Can you retype, word for word, the stretch of the InstructOR tutorial below from "What does InstructOR" through "it should embed."?

*** Opening Selected passage ***

What does InstructOR do?

InstructOR stands for Instruction-based Omnifarious Representations.

‘Omnifarious’ refers to its ability to handle diverse varieties and forms

Let’s break it down and see how it works.

  • The model’s embeddings are the way it represents a document.
  • The model is given instructions/descriptions of the task the embeddings will be used for, along with the document that it should embed.
  • Since a single document can be represented uniquely for each task (instruction) that is provided, it means that we can solve a large variety of tasks.

Ultimately, InstructOR is capable of generating task-specific embeddings for a given document.

Image by authors of the paper: https://arxiv.org/pdf/2212.09741.pdf

Why SparkNLP?

Spark NLP built by John Snow Labs, a leading NLP tool, supports over 100 languages. It has models that excels in tasks such as NER, POS, Tokenization, and Sentence Similarity, along with advanced functionalities like relation extraction, Assertion Status, De-identification, etc.. Offering user-friendly, scalable, state-of-the-art technology. The entire list of models can be found here.

Now lets get into training the model

Admittedly, not everyone has access to high-end machines for training NLP models. For this reason, I opted for a cloud-hosted service. While there are numerous providers, each with their own advantages and drawbacks, I chose Colab for this project. The decision was influenced by the manageable size of my data and Colab’s user-friendly experience, and collaboration capabilities, along with its sufficient computational capabilities for my needs.

Install Spark NLP

I decided to use Python for my code as it’s memory efficient and easy to use, Spark NLP also supports Java and Python and a Scala version of this tutorial can be found at the end.

After installing we can import the required functions.

import sparknlp
from sparknlp.base import *
from sparknlp.annotator import *
from sparknlp.common import *
from pyspark.ml import Pipeline
import pandas as pd

spark = sparknlp.start()

Load Data

The next step is to load the actual data, I have divided it into train and test splits and uploaded it to GitHub for ease of access.

!wget https://raw.githubusercontent.com/abdullahmubeen10/ClassifierDL_Training/main/test.csv
!wget https://raw.githubusercontent.com/abdullahmubeen10/ClassifierDL_Training/main/train.csv

test_df = pd.read_csv('/content/test.csv').drop("Id", axis='columns')

*** Closing Selected passage ***
*** Opening Listed records ***

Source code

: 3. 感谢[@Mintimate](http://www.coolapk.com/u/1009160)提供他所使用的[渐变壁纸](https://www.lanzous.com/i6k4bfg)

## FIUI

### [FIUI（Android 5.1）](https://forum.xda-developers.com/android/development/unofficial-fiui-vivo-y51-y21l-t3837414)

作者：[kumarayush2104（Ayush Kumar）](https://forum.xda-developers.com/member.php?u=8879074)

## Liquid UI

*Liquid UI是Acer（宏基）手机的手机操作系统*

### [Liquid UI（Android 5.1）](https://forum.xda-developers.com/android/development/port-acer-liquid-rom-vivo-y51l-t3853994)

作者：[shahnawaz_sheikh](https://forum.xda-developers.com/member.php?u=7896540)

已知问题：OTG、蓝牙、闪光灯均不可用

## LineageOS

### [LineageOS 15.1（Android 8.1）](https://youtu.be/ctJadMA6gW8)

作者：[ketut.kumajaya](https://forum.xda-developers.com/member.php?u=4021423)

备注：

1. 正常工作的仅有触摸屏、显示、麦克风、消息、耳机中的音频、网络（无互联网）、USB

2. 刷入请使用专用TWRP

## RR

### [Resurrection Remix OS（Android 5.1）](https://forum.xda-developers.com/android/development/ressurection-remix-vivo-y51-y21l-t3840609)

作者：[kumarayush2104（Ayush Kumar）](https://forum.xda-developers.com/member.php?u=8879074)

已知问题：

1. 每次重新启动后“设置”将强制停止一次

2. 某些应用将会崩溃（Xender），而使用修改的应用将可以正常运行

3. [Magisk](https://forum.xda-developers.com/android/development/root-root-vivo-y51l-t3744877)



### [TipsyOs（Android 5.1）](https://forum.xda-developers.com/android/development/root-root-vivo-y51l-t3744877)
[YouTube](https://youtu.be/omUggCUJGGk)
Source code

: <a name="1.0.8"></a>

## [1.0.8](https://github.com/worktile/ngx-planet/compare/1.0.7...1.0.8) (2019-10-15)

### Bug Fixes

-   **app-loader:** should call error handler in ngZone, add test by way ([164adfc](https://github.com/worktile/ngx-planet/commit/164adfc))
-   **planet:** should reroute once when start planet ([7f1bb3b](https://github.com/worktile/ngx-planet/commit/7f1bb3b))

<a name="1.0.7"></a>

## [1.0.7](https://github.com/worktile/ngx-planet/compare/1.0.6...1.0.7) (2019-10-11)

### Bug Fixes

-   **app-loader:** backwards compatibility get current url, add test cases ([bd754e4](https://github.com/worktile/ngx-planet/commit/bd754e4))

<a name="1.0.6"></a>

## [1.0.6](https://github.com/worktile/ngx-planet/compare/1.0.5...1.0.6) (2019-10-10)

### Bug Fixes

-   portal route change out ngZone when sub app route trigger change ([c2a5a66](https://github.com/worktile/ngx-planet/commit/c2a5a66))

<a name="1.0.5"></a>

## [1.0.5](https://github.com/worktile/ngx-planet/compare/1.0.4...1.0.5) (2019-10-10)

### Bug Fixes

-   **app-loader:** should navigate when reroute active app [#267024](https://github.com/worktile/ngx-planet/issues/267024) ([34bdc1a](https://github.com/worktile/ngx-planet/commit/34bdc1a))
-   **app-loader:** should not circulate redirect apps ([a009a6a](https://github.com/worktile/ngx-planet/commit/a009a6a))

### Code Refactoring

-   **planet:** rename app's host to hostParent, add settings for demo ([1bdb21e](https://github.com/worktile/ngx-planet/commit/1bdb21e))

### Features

*** Closing Listed records ***

Result of the exercise:
What does InstructOR do?

InstructOR stands for Instruction-based Omnifarious Representations.

‘Omnifarious’ refers to its ability to handle diverse varieties and forms

Let’s break it down and see how it works.

  • The model’s embeddings are the way it represents a document.
  • The model is given instructions/descriptions of the task the embeddings will be used for, along with the document that it should embed.